> Description of the task: Copy out, in full, every line in the entries below that contains the string "Logic".

════════════════

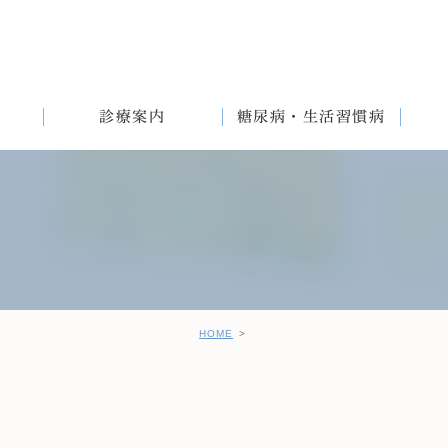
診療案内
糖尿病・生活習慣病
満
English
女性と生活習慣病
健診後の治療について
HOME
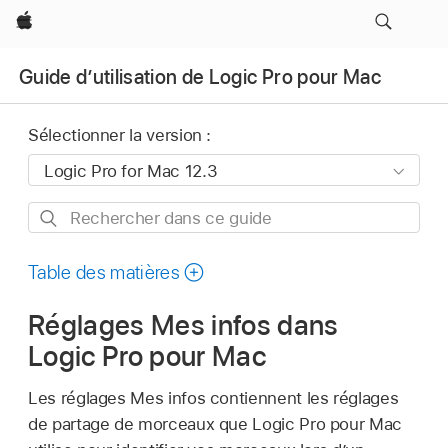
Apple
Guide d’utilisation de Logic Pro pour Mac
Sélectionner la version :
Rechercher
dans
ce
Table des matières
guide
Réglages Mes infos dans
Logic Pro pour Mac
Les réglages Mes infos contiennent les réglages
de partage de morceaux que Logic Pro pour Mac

════════════════

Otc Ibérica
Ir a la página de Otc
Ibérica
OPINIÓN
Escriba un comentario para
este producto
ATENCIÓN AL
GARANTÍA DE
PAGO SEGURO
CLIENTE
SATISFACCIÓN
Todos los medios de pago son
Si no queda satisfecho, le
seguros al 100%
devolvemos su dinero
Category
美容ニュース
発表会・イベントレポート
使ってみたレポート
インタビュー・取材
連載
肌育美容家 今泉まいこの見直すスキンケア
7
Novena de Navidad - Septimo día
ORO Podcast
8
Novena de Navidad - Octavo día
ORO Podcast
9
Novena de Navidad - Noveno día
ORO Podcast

════════════════

> Result:
Guide d’utilisation de Logic Pro pour Mac
Logic Pro pour Mac
de partage de morceaux que Logic Pro pour Mac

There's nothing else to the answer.